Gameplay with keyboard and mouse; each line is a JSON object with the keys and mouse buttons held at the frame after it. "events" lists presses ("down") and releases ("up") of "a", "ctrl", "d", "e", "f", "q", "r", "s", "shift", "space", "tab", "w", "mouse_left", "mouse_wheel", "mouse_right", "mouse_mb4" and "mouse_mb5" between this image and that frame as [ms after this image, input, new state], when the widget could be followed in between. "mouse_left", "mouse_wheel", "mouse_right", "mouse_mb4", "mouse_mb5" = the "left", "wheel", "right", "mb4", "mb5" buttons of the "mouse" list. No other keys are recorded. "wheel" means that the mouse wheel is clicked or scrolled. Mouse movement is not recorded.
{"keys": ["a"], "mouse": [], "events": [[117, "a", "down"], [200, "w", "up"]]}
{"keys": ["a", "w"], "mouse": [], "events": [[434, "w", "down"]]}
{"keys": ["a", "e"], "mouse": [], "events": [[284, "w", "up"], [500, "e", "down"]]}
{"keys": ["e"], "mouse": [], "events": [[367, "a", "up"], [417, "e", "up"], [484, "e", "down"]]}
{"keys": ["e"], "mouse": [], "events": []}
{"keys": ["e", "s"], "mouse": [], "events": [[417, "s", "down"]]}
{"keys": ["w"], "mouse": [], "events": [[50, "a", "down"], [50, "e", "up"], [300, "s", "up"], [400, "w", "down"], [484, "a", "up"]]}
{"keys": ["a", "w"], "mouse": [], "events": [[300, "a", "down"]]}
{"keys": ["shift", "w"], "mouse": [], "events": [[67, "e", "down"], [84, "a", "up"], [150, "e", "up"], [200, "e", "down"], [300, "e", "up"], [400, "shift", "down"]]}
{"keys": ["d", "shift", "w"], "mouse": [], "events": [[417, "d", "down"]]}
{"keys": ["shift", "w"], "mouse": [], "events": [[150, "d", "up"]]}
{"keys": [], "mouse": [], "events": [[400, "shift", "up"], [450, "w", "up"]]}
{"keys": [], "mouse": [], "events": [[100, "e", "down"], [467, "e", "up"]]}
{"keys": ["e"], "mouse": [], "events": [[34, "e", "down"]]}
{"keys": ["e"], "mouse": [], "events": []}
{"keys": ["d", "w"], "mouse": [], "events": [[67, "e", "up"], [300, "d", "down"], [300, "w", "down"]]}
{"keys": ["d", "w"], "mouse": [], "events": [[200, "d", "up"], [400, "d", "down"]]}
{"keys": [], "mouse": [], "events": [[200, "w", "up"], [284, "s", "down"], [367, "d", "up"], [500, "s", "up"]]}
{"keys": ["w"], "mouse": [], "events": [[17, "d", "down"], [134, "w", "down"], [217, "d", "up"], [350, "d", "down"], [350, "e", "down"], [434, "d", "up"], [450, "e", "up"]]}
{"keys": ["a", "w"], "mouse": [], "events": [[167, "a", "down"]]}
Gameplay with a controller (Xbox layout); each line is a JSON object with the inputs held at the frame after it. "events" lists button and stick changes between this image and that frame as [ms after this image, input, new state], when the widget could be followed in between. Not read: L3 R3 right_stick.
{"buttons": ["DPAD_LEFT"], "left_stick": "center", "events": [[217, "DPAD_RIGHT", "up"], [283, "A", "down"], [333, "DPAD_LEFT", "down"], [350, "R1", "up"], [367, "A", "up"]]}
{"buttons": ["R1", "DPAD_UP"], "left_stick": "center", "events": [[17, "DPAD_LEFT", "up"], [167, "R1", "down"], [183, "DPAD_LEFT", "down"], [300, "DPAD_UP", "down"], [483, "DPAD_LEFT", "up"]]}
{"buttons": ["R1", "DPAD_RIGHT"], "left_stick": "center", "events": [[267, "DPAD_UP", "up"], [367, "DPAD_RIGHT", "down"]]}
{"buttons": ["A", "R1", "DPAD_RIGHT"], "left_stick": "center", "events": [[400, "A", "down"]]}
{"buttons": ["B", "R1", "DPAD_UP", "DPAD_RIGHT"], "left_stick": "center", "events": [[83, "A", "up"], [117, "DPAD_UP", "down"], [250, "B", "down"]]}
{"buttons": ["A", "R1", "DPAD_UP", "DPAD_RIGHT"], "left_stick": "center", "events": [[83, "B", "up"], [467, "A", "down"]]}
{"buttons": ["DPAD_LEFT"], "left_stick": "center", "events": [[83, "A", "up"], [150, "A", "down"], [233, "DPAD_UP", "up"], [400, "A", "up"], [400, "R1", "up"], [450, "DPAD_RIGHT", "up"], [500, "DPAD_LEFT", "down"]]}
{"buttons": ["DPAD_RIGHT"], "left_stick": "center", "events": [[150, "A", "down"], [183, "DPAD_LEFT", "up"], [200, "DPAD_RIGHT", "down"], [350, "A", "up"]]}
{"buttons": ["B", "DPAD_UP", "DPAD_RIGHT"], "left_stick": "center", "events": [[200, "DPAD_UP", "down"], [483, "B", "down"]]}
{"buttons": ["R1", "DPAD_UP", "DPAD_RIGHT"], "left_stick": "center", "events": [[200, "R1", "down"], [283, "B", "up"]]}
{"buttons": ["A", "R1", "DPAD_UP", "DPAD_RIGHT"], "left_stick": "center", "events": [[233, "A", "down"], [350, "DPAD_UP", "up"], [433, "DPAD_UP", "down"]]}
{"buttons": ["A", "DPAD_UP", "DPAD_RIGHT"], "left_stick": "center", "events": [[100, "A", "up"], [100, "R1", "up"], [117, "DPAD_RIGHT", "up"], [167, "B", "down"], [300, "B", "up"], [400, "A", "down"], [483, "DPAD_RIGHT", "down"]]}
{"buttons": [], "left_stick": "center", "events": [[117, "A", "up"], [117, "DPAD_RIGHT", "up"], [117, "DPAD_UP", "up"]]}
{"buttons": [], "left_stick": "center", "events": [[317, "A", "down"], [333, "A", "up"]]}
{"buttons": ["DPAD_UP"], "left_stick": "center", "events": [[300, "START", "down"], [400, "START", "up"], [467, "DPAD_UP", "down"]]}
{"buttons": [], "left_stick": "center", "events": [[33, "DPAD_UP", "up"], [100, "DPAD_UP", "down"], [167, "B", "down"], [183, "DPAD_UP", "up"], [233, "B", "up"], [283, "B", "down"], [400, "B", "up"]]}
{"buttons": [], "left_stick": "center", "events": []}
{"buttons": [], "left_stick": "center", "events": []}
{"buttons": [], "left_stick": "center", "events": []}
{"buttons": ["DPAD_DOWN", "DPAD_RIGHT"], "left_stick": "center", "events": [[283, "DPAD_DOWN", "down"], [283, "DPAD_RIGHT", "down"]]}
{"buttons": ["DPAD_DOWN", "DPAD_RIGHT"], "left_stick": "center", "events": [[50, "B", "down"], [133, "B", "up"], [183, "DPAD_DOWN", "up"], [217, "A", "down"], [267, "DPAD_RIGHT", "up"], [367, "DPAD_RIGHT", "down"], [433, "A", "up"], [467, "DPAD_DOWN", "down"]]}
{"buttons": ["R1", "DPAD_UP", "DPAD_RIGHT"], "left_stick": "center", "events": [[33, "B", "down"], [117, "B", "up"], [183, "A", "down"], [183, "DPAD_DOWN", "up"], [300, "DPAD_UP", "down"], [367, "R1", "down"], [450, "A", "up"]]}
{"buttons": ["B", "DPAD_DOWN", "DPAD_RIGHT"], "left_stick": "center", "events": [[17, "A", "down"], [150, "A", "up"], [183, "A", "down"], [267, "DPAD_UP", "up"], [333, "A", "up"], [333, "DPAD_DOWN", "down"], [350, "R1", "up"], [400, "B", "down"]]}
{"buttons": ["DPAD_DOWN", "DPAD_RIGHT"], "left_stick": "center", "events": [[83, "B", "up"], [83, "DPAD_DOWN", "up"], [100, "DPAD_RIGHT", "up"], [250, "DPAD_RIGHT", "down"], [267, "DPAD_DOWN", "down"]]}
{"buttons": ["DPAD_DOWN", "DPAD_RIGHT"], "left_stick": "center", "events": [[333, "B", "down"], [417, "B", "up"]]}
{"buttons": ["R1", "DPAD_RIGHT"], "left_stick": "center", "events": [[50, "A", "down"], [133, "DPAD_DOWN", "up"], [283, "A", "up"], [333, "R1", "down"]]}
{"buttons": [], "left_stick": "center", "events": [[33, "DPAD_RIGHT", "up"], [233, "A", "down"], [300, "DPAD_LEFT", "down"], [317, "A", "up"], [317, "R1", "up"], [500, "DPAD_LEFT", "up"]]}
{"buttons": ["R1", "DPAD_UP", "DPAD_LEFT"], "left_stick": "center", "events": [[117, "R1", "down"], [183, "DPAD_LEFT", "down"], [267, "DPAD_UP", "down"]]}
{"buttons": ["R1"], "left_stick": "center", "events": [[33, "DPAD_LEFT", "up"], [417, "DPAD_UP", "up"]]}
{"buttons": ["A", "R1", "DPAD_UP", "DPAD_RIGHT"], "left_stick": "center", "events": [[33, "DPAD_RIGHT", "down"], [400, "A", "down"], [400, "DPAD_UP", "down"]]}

○ ○ ○ ○ ○ ○ ○

• _TASK PROMPT_:
Show every line from the entries above in which "with" appears.

• _EXERCISE RESULT_:
Gameplay with keyboard and mouse; each line is a JSON object with the keys and mouse buttons held at the frame after it. "events" lists presses ("down") and releases ("up") of "a", "ctrl", "d", "e", "f", "q", "r", "s", "shift", "space", "tab", "w", "mouse_left", "mouse_wheel", "mouse_right", "mouse_mb4" and "mouse_mb5" between this image and that frame as [ms after this image, input, new state], when the widget could be followed in between. "mouse_left", "mouse_wheel", "mouse_right", "mouse_mb4", "mouse_mb5" = the "left", "wheel", "right", "mb4", "mb5" buttons of the "mouse" list. No other keys are recorded. "wheel" means that the mouse wheel is clicked or scrolled. Mouse movement is not recorded.
Gameplay with a controller (Xbox layout); each line is a JSON object with the inputs held at the frame after it. "events" lists button and stick changes between this image and that frame as [ms after this image, input, new state], when the widget could be followed in between. Not read: L3 R3 right_stick.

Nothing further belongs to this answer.